I have to agree with almost all of the points in the article, particularly his discussion of garbage collection. Having written large applications in both C++ and C#, I can attest that memory management is by far the most dangerous part of software development — not to mention the most tedious. It’s not too bad when you have a deterministic understanding of where the memory is being used, but particularly when you get into object-oriented development in C++, and you generate large object maps or trees in memory, the likelihood that you’re going to correctly free memory approaches zero.
Another thing that I find extremely necessary for me to consider a language “scalable” is the availability of easy to use flexible data structures, such as linked-lists and hashtables. When writing data-driven applications, most of the time data will relate in a non-deterministic way — that is, elements will often relate 1-to-N where N is unknown. In these situations, it’s vital that the language you’re using not force you to define the amount of memory you need before you need it.
Take, for example, the task of loading data out of a database into some type of structures. If a language requires that you tell it how much space you’re going to need before you load the information out of the database, one of three things will happen:
- You’ll allocate a bunch of memory up to the maximum that you “think” you’ll need. Of course, if you’re wrong, you’ll end up with buffer-overflow errors, and if your language sucks, you won’t have any sort of bounds checking on your arrays. Not only will your program get crashy, it’ll open up some nice security flaws as well.
- You’ll come up with a brilliant way to figure out how many elements you have, and allocate precisely the right amount. Unfortunately, this will almost definitely require an additional call to the database (for example, a COUNT(*) query), which adds overhead.
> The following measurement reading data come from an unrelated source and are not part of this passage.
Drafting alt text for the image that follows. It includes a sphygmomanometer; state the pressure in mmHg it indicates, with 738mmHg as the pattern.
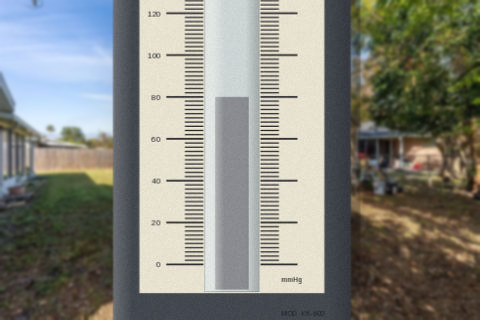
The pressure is 80mmHg
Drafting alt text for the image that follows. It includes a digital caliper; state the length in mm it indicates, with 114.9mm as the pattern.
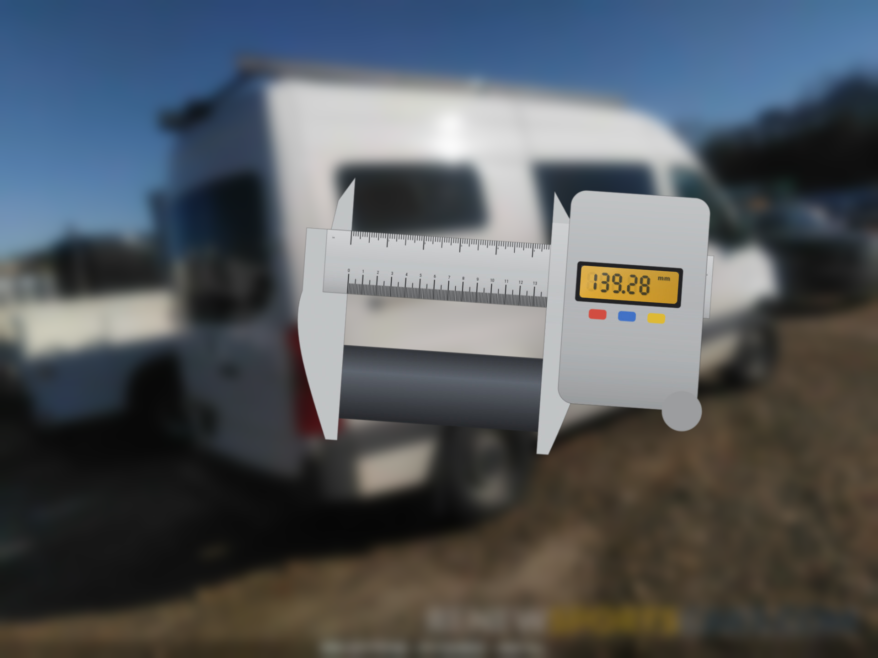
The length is 139.28mm
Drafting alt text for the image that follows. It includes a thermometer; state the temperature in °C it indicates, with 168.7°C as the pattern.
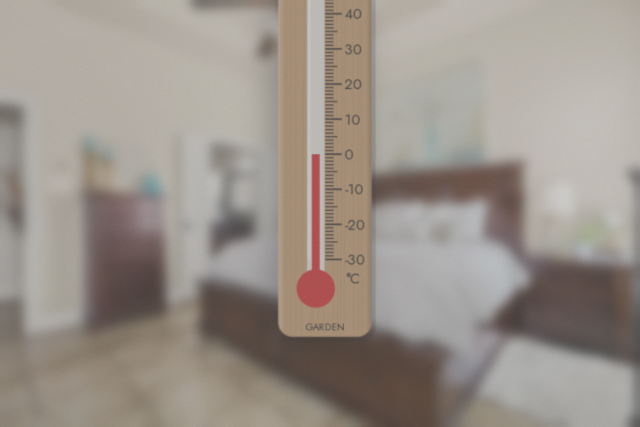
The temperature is 0°C
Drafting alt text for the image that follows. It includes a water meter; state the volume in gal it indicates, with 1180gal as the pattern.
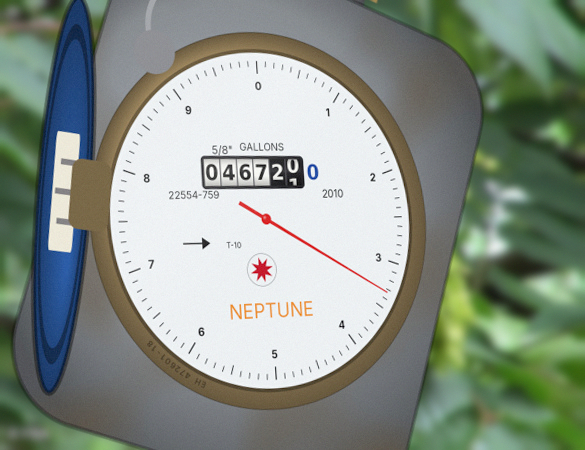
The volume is 467203.3gal
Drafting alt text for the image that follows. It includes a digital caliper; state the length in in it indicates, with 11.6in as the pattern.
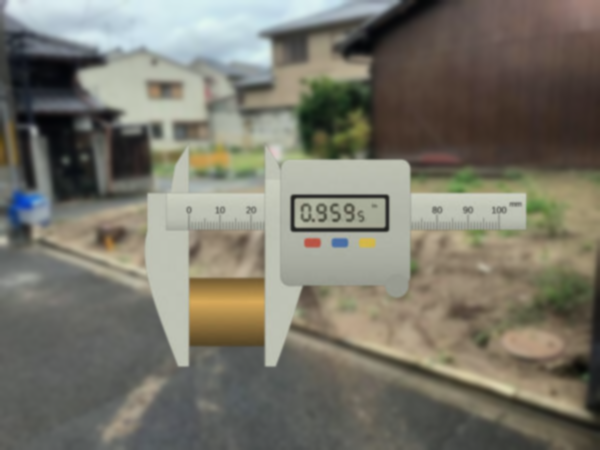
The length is 0.9595in
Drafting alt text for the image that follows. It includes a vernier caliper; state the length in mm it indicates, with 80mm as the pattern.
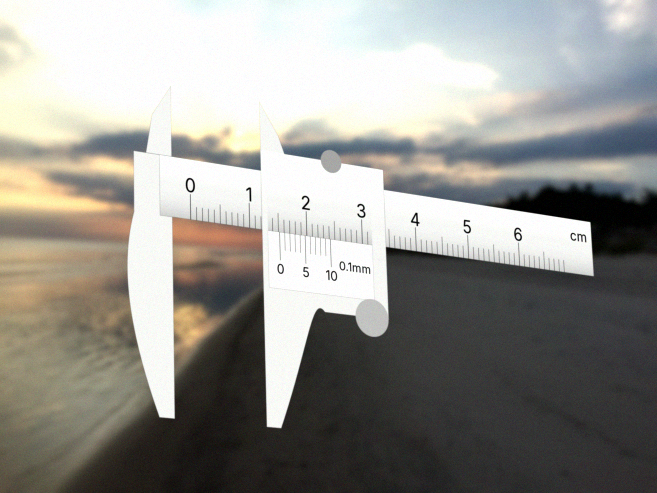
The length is 15.2mm
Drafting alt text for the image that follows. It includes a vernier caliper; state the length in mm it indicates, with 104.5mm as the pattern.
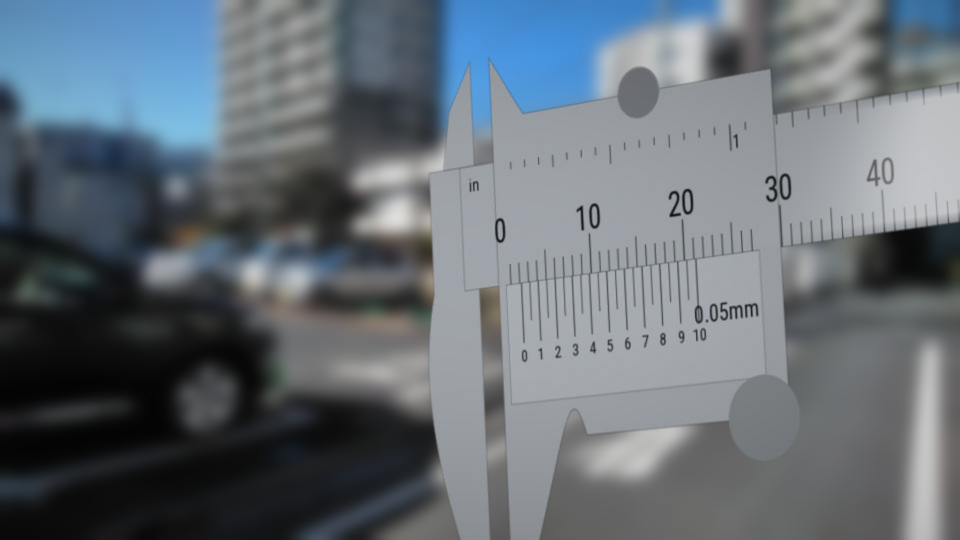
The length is 2.2mm
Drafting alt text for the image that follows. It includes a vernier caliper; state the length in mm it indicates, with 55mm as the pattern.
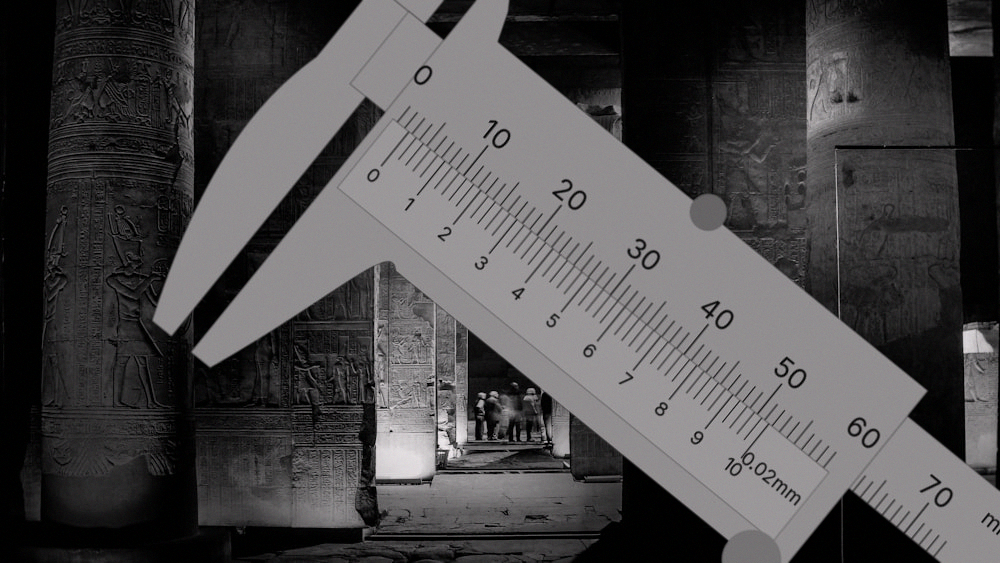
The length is 2.6mm
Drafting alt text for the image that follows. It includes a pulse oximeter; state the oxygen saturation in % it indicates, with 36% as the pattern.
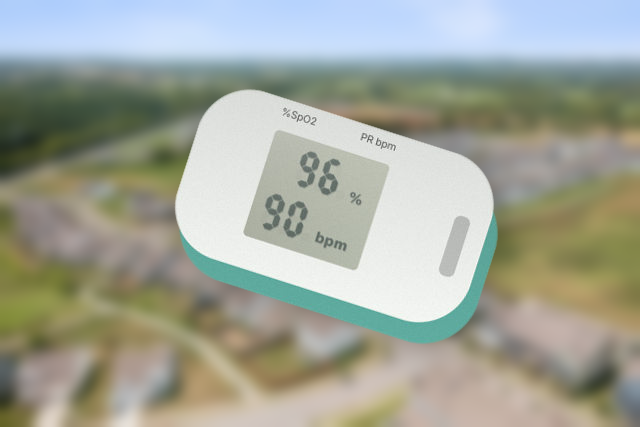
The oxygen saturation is 96%
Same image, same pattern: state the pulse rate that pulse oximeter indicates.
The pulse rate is 90bpm
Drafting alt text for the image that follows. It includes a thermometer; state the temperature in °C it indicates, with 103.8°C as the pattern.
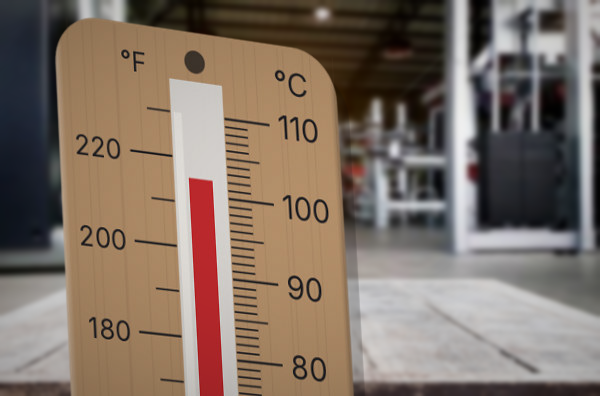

Also, I hope you’re not going to let your user add or delete any elements, or that fixed array is going to get reallocated pretty quickly.
- You’ll start to write your 143rd implementation of a dynamically-resizing array-based linked list, chew on your keyboard a few times, and then give up and take a job as an alpaca farmer.
At any rate, while I do agree with the grand majority of what Mike is saying, I think his argument holds up better in theory than in practice. In the commercial sector, large, complex software projects are generally written by a large number of people. As a result, I believe that for a language to truly be scalable in the real world, there must be a “critical mass” of developers that understand the software — so many that enough of them can be assimilated into the same development team. When a company makes a choice to implement a large project in a certain language, they’re making a long-term investment in the life of that language.
A lot of the languages that Mike refers to as scalable, such as ocaml, lack the critical mass necessary necessary to make it worthwhile for companies to make an investment in using them. Even languages that are closer to mainstream, like Common LISP and Eiffel, don’t have enough developers in support of them to make them useful in a commercial environment. This isn’t to say, of course, that you have to write every commercial application in Visual Basic just because there are more VB developers around than anyone else. (If this was the case, I would already be an alpaca farmer.) However, it’s much more likely that a company would take the plunge and support a language like Java or C#, which are arguably “less scalable” than a fringe language like ocaml, simply because the talent required to develop in them was more readily available.
Also, for the record, I can prove that LISP doesn’t scale well at all: the parentheses keys would snap off your keyboard after about 50,000 lines of LISP. :)